Your key is 128 bits, but if you have max 10^7 entries, it only takes 24 bits to index it.
You could make a hash table, or
Use Bentley-style unrolled binary search (at most 24 comparisons), as in
Here's the unrolled loop (with 32-bit ints).
int key[4];
int a[1<<24][4];
#define COMPARE(key, i) (key[0]>=a[i][0] && key[1]>=a[i][1] && key[2]>=a[i][2] && key[3]>=a[i][3])
i = 0;
if (COMPARE(key, (i+(1<<23))) >= 0) i += (1<<23);
if (COMPARE(key, (i+(1<<22))) >= 0) i += (1<<22);
if (COMPARE(key, (i+(1<<21))) >= 0) i += (1<<21);
...
if (COMPARE(key, (i+(1<<3))) >= 0) i += (1<<3);
if (COMPARE(key, (i+(1<<2))) >= 0) i += (1<<2);
if (COMPARE(key, (i+(1<<1))) >= 0) i += (1<<3);
As always with file design, the more you know (and tell us) about the distribution of data the better. On the assumption that your key values are evenly distributed across the set of all 16-byte keys -- which should be true if you are storing a hash table -- I suggest a combination of what others have already suggested:
binary data such as this belongs in a binary file; don't let the fact that the easy representation of your hashes and values are as strings of hexadecimal digits fool you into thinking that this is string data;
file size is such that the whole shebang can be kept in memory on any modern PC or server and a lot of other devices too;
the leading 4 bytes of your keys divide the set of possible keys into 16^4 (= 65536) subsets; if your keys are evenly distributed and you have 5x10^6 entries, that's about 76 entries per subset; so create a file with space for, say, 100 entries per subset; then:
at offset 0 start writing all the entries with leading 4 bytes 0x0000; pad to the total of 100 entries (1700 bytes I think) with 0s;
at offset 1700 start writing all the entries with leading 4 bytes 0x0001, pad,
repeat until you've written all the data.

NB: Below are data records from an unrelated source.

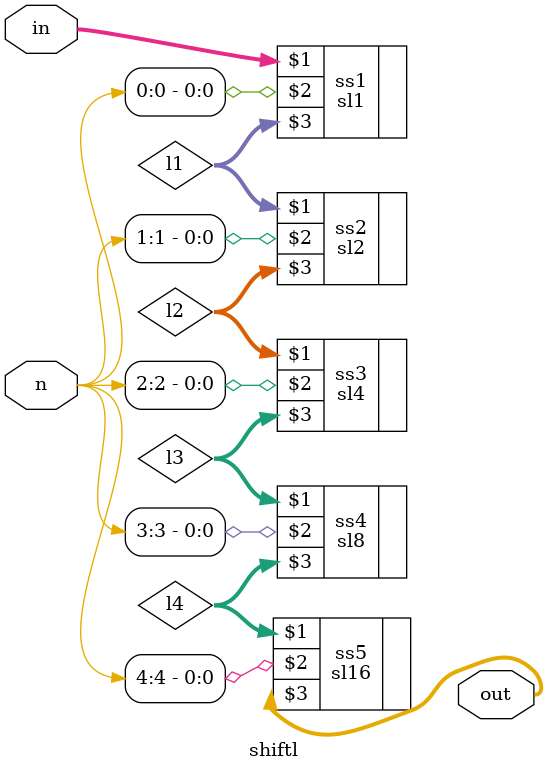
<source format=v>
module shiftl(in,n,out);
input[31:0] in;
input[4:0] n;
output[31:0] out;

wire[31:0] l1;
wire[31:0] l2;
wire[31:0] l3;
wire[31:0] l4;

sl1 ss1(in,n[0],l1);
sl2 ss2(l1,n[1],l2);
sl4 ss3(l2,n[2],l3);
sl8 ss4(l3,n[3],l4);
sl16 ss5(l4,n[4],out);
endmodule

</source>
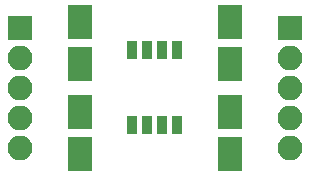
<source format=gbr>
G04 #@! TF.FileFunction,Soldermask,Top*
%FSLAX46Y46*%
G04 Gerber Fmt 4.6, Leading zero omitted, Abs format (unit mm)*
G04 Created by KiCad (PCBNEW 4.0.7) date Saturday, 05 May 2018 'PMt' 13:54:56*
%MOMM*%
%LPD*%
G01*
G04 APERTURE LIST*
%ADD10C,0.100000*%
%ADD11R,2.000000X3.000000*%
%ADD12R,0.908000X1.543000*%
%ADD13R,2.100000X2.100000*%
%ADD14O,2.100000X2.100000*%
G04 APERTURE END LIST*
D10*
D11*
X83820000Y-60430000D03*
X83820000Y-64030000D03*
X83820000Y-52810000D03*
X83820000Y-56410000D03*
X96520000Y-52810000D03*
X96520000Y-56410000D03*
X96520000Y-60430000D03*
X96520000Y-64030000D03*
D12*
X92075000Y-61595000D03*
X90805000Y-61595000D03*
X89535000Y-61595000D03*
X88265000Y-61595000D03*
X88265000Y-55245000D03*
X89535000Y-55245000D03*
X90805000Y-55245000D03*
X92075000Y-55245000D03*
D13*
X78740000Y-53340000D03*
D14*
X78740000Y-55880000D03*
X78740000Y-58420000D03*
X78740000Y-60960000D03*
X78740000Y-63500000D03*
D13*
X101600000Y-53340000D03*
D14*
X101600000Y-55880000D03*
X101600000Y-58420000D03*
X101600000Y-60960000D03*
X101600000Y-63500000D03*
M02*

</source>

Now your lookup becomes a calculation to figure out the offset into the file followed by a scan of up to 100 entries to find the one you want. If this isn't fast enough then use 16^5 subsets, allowing about 6 entries per subset (6x16^5 = 6291456). I guess that this will be faster than binary search -- but it is only a guess.
Insertion is a bit of a problem, it's up to you with your knowledge of your data to decide whether new entries (a) necessitate the re-sorting of a subset or (b) can simply be added at the end of the list of entries at that index (which means scanning the entire subset on every lookup).
If space is very important you can, of course, drop the leading 4 bytes from your entries, since they are computed by the calculation for the offset into the file.
What I'm describing, not terribly well, is a hash table.